恥ずかしさが全身を駆け巡って、ルーシェは真っ赤に染まった。クリスの顔を見ていられなくて、顔を伏せた。
「うん、可愛い。安心してほしい。ちゃんとジェフリーには納得してもらうから」
「おいおい、そんな約束していいのか?」
ジェフリーがまぜっかえすように茶々を入れた。クリスはひどく真面目な顔で頷いた。
「もちろんだ」
「ではサロンへ行こうか」
ジェフリーはそう促した。クリスはルーシェに軽く手を上げてから、その後に続く。
二人を見送りながら、ため息をついた。やってしまったことにひどく疲れた。
「母上!」
嬉しそうにジョルダンが飛びついてくる。エヴァンもどことなく嬉しそうだ。
「ジョルダン」
「心配しなくても大丈夫だよ! 僕たちがちゃんと母上を守るから! ね、エヴァン」
「そうだよ。母上は無理に父上の所に戻らなくてもいい」
任せておけと言わんばかりにジョルダンが胸を張り、エヴァンも真剣な顔で頷く。ルーシェは二人の気持ちが嬉しくて微笑んだ。
「ありがとう。あなた達がいるから心強いわ」
「うんうん、任せて!」
なんだかひどく嬉しそうに二人が笑うから、ほっとする。子供たちに反対されたらクリスとの結婚は考え直すつもりだった。

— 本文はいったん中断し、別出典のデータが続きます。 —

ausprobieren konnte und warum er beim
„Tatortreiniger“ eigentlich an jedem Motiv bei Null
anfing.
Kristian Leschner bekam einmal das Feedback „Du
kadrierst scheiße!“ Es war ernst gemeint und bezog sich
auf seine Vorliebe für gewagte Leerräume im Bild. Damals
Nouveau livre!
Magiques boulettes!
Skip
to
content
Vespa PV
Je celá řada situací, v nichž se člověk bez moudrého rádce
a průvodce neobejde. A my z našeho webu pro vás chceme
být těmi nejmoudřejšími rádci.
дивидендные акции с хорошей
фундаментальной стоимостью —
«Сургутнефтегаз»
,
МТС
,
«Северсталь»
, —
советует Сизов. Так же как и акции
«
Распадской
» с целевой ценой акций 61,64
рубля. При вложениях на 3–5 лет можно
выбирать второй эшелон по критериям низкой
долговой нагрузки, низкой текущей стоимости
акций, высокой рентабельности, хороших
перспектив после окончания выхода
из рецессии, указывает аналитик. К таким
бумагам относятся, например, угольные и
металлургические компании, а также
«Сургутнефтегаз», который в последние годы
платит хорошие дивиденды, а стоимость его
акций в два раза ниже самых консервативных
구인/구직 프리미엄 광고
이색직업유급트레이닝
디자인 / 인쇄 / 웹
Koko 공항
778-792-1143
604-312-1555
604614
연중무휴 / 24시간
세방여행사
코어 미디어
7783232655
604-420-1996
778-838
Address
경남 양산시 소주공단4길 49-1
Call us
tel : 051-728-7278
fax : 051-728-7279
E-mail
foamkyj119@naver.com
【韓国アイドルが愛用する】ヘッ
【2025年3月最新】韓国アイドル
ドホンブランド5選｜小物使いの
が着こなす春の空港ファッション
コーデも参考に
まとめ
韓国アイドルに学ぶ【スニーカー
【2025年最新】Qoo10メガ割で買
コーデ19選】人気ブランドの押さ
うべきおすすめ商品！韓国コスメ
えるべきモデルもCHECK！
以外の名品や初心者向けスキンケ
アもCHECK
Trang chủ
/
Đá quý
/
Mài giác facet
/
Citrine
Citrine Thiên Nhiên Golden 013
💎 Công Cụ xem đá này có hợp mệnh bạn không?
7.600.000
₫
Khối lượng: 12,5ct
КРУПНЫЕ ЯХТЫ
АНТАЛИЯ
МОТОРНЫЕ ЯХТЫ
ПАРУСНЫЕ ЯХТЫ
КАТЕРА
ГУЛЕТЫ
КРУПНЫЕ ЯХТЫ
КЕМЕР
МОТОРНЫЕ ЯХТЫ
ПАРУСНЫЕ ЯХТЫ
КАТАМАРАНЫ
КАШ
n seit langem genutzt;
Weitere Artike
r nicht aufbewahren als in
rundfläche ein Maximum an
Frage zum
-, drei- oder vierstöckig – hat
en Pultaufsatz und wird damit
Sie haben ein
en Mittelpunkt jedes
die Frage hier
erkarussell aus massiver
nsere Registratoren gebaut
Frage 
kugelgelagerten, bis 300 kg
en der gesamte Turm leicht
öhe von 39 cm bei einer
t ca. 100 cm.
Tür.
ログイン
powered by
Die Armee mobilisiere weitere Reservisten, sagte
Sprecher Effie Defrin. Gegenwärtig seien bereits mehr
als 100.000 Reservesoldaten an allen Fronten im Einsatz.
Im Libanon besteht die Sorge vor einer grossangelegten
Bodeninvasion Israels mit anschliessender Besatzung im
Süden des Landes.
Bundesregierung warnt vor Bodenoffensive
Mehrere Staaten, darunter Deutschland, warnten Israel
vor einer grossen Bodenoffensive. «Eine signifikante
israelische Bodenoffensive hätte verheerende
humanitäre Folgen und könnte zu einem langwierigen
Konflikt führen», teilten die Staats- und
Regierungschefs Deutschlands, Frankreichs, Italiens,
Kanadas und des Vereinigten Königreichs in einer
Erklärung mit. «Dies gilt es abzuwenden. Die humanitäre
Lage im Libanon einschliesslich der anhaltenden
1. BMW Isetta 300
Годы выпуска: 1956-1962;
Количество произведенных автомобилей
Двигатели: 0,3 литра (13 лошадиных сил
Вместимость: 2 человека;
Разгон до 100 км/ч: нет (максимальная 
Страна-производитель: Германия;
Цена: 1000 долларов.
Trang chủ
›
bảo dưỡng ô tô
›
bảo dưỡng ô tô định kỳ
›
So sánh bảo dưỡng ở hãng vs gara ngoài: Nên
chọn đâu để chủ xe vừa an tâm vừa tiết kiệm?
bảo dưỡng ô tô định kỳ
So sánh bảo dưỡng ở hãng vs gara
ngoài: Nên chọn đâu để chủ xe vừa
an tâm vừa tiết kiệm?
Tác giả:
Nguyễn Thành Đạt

「でも、驚いた。母上、ずっと見ないふりをしていたのに……」
ぼそりとエヴァンが呟く。鋭い意見にルーシェは苦笑した。
「そうね。あなた達には伝えていなかったわね」
ルーシェは二人にウェンセスラスの「運命の相手」が間違いであったということを伝えていなかったことに気がついた。
「何を?」
「ちゃんと話したいから、わたしの部屋に来てちょうだい」
そう言って二人を普段仕事で使っている自室へと促した。